> [EXERCISE PASSAGE]:
╭──

Saturday, August 04, 2007

These Are The Lives That Have Touched Mine

Mr. Irwin Parker, Isser ben Avrum, Z’L

My family and I flew to St. Louis to celebrate a simcha, the bar
mitzvah of my cousin’s son Jeffrey, the grandson of Aunt Iris and Uncle
Marvin. Taking place at Anshes Sholem Knesses Israel where I attended
religious school as a young boy, little could I have expected that a riotous
adventure into both my past and future was about to get underway.

Years before, soon after my parents’ divorce, my mother, brother Ron
and I moved to St. Louis to begin life anew with Grandma Jean. My
mother enrolled us in afternoon cheder at the Epstein Hebrew
Academy. Greatly dissatisfied after only several days, I complained
bitterly to my mother that someone had taped something other than the
“abc(s)” on the wall of my classroom. Whatever it was, I could neither
read it nor did I want to. We cried terribly much, my brother and
I. Between us, we agreed that Epstein Hebrew Academy was not going to
be part of our present or future. My mother, for whom observant
Judaism was of little if any interest, acquiesced. That coup was one of
the few victorious joint operations of our childhood.

Upon the urging of my Uncle Marvin, my mother transferred us to
the religious school of his shul in which, after a hiatus of twenty-five
years, I found myself once again. We arrived there that morning about
thirty minutes before the start of the morning services. Dormant
memories of religious school and Rabbi Benzion “The Boulder” Skoff who,
as it happened, was in attendance awakened that morning. I recall with
fondness Rabbi Skoff, the first rabbi I met-a short, stocky man whose
physical shape reminded me of well … you know … a boulder and whose
voice could be as startlingly powerful as a thunder clap that awakens us
on those stormy, sultry summer nights. Amazingly, he had not changed
at all, the same “tzur gadol” of a man who spoke with a pleasant and
sweet tone ordinarily when you had his undivided attention, but get him
angry and look out! One morning, many years before, he became angry
with us kids and I tell you, the roof beams quaked. Whatever lessons my
teacher may have taught us that day, I do not frankly recall or the reason
for his upset but indelibly engraved in my memory was the wisdom of not
angering Rabbi Skoff!

Jeffrey did incredibly well. I was even honored with hagbah, but the
highlight of the morning was the bar mitzvah boy’s ending brachos over
the haftorah when his voice reached a high melodic pitch: “mekadesh ha
Shabbat.” It seemed so perfectly executed that everyone was b’simcha
upon hearing his final boyishly sweet note - the last taste of the morning
that endured throughout the day-not unlike the matzah of the afikomen
which, when eaten, should endure as the last taste of the meal.
Looking back to that time, it was as if the combination of heavenly
forces, Jeffrey’s bar mitzvah and the melodic and sweet chazzanus of the
cantor’s tenor were converging to steer me along a particular path. If
Yiddishkeit were like a train, it was speeding right past me lest I fail to
leap aboard, grabbing hold of the caboose. I resolved to find a like shul
back home where the sounds would be the same as those I had heard
that Shabbat morning.

I walked into B’nai Emunah, a conservative shul, for the first time
with some trepidation not long after we had returned home from St.

╰──

> [DATASET]:
╭──

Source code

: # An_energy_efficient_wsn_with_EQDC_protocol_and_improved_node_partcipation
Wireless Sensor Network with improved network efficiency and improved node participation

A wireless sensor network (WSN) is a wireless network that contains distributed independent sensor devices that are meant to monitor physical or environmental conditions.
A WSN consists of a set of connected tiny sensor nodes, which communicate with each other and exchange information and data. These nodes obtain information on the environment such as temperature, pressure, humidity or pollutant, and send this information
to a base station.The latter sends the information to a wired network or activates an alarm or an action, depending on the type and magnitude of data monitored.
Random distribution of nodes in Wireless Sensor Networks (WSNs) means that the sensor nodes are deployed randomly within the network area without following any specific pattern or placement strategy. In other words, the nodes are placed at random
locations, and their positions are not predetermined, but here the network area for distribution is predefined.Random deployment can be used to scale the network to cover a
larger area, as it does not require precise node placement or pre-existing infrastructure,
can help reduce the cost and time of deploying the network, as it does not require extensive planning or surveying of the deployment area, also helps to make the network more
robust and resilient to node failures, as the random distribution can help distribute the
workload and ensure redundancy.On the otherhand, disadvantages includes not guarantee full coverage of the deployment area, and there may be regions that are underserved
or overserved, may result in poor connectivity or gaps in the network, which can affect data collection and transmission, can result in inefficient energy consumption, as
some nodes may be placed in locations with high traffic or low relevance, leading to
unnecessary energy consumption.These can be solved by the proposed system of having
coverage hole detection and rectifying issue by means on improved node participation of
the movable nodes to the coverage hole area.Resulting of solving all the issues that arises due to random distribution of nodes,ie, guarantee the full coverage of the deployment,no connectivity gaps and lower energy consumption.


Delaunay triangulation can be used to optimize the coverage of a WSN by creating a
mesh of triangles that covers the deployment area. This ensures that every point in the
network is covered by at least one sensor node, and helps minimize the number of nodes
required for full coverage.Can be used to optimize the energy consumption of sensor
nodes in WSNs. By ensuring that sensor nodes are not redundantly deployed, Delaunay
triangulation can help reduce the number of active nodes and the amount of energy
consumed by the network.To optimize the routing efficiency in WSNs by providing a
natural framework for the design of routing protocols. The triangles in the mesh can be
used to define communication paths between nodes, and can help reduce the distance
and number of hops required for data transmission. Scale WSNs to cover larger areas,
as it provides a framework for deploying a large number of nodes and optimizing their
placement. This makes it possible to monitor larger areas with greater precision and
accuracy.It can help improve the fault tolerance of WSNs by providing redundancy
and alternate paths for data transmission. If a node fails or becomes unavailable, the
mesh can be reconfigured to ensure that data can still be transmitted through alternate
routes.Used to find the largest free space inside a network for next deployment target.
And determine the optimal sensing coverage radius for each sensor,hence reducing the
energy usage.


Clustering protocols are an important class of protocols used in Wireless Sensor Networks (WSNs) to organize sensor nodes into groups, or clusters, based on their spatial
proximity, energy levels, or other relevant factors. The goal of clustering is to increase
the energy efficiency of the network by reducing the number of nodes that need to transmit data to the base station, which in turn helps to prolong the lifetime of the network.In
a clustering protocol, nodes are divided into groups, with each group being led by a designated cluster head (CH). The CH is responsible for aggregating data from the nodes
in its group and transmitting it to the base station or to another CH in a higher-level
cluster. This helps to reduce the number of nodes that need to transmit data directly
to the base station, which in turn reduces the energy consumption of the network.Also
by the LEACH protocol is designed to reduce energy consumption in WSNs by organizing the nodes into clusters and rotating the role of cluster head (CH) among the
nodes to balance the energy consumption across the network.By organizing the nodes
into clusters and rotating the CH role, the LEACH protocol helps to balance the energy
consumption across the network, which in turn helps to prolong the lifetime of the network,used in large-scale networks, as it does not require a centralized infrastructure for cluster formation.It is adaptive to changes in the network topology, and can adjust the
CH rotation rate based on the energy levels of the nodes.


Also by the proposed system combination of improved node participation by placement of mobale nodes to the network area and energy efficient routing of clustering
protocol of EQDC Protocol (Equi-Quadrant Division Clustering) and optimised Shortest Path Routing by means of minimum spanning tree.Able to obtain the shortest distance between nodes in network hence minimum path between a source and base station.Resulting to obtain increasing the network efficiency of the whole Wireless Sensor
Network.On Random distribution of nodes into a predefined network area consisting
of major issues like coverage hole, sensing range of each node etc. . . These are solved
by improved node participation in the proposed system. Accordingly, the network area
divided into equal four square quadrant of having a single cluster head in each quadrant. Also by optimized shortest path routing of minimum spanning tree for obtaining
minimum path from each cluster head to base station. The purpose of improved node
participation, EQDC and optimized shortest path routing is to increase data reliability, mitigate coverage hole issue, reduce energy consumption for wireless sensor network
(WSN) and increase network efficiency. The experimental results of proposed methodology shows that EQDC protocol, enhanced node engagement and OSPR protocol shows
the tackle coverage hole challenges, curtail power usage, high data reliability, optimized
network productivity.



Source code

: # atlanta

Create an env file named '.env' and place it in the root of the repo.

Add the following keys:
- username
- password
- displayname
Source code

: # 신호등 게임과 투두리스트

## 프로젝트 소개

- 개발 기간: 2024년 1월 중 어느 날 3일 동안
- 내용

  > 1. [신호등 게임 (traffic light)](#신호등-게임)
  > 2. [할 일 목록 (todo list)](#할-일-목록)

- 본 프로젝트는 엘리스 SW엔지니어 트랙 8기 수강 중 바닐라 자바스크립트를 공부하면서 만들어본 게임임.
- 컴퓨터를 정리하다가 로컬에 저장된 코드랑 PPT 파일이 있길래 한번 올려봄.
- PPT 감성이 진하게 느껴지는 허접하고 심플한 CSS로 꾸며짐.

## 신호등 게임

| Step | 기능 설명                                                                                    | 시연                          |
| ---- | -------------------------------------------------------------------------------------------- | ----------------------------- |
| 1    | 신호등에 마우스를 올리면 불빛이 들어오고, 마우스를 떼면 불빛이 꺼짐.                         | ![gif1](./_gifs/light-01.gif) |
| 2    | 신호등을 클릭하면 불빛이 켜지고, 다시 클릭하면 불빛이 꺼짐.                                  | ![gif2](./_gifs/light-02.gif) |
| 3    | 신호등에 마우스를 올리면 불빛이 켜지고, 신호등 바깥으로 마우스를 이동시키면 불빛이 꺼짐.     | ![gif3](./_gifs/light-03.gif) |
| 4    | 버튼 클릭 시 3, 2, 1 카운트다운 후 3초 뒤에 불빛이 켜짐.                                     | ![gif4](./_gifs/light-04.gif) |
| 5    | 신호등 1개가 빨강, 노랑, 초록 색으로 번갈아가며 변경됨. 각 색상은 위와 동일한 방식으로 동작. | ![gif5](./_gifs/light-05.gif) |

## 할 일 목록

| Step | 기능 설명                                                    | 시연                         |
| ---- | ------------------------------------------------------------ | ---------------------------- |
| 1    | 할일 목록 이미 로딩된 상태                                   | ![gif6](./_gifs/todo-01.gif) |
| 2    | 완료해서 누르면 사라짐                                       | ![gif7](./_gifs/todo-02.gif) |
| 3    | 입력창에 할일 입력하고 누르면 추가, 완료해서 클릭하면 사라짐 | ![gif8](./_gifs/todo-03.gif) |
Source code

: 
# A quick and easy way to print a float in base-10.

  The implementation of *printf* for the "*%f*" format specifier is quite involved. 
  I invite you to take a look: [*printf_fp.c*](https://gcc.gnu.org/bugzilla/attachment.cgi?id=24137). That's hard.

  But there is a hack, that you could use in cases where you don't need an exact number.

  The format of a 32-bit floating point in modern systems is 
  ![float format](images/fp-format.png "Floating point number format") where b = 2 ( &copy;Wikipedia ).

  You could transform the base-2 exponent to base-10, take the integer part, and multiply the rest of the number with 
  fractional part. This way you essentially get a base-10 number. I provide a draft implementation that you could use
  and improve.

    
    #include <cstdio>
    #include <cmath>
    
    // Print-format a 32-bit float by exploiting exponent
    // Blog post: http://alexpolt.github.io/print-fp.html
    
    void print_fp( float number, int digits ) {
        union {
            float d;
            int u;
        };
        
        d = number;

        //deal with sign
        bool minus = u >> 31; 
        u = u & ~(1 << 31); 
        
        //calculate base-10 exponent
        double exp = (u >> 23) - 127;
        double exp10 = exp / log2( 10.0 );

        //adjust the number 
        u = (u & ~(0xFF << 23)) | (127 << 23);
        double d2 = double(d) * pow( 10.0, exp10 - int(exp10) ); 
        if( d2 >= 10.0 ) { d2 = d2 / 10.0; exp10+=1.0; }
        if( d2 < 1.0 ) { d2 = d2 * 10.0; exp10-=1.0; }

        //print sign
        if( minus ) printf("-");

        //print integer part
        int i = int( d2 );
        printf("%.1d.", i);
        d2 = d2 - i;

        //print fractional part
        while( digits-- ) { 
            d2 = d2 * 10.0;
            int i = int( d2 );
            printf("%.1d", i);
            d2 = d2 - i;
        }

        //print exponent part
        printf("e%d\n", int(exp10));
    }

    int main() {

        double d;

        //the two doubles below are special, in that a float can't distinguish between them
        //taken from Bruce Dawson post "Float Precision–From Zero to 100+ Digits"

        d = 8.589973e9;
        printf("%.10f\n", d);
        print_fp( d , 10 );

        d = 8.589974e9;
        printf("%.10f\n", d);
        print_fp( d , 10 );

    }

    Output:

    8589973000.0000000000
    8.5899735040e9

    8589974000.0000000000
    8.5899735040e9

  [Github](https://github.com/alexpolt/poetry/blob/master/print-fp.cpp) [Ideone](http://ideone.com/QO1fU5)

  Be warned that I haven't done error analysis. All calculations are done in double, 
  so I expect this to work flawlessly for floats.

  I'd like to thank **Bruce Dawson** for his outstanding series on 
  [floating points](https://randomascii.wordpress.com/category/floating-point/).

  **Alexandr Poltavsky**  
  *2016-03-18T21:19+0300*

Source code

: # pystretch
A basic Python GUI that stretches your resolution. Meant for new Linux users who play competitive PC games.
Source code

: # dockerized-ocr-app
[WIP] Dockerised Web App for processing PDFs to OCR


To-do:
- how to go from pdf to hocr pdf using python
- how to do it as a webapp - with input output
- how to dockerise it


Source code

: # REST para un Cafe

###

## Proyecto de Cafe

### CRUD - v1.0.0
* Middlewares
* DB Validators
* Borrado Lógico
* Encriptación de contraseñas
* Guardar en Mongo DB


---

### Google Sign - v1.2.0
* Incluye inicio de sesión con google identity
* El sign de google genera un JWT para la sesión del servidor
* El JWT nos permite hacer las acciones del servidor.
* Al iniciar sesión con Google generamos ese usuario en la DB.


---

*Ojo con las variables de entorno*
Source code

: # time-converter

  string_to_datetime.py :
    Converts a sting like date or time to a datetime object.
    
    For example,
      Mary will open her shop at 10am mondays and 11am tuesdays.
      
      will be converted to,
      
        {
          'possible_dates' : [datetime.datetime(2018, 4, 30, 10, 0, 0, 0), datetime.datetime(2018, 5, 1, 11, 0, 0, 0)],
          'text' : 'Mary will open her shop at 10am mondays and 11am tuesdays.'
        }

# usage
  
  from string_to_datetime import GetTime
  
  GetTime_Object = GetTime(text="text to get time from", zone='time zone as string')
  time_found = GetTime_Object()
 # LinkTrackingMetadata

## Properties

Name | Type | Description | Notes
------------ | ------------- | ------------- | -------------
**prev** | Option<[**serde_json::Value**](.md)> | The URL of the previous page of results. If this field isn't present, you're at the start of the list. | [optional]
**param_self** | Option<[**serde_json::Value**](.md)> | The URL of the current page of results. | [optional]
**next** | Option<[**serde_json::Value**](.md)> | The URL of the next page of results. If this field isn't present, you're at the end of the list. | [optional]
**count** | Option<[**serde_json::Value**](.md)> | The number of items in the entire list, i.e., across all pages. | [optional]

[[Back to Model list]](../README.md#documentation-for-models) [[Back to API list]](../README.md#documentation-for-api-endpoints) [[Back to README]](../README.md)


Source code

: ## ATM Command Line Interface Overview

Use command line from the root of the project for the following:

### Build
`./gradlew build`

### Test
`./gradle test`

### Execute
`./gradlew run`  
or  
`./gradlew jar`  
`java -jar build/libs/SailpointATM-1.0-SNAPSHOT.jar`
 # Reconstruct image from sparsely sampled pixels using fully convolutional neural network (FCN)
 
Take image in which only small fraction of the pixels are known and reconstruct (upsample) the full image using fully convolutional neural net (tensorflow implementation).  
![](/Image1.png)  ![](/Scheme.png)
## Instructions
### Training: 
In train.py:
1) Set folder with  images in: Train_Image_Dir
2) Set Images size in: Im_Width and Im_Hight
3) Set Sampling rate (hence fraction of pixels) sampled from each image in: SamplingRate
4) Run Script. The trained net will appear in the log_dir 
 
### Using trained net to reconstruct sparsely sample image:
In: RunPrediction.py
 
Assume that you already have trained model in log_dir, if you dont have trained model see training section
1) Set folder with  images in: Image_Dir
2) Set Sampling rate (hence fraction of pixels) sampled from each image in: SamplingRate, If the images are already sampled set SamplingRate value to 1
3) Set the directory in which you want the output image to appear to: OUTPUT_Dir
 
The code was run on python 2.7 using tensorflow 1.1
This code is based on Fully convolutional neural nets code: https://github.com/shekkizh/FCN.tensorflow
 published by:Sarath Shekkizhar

╰──

> [PARTS OF THE EXERCISE]:
• a. Answer these questions from the passage about Jeffrey's bar mitzvah:
(i) At which shul did the bar mitzvah take place?
(ii) What honor was the writer given during the service?
(iii) What nickname did Rabbi Benzion Skoff have?
• b. Recast the opening lines of the records as a numbered list, leaving out blank lines: begin at the first line of the records and stop after the line that has "Wireless Sensor Network with".
The text and the records have nothing to do with each other.

> [OUTPUTS BY TASK]:
• a.
(i) Anshes Sholem Knesses Israel
(ii) Hagbah
(iii) "The Boulder"

• b.
1. Source code
2. : # An_energy_efficient_wsn_with_EQDC_protocol_and_improved_node_partcipation
3. Wireless Sensor Network with improved network efficiency and improved node participation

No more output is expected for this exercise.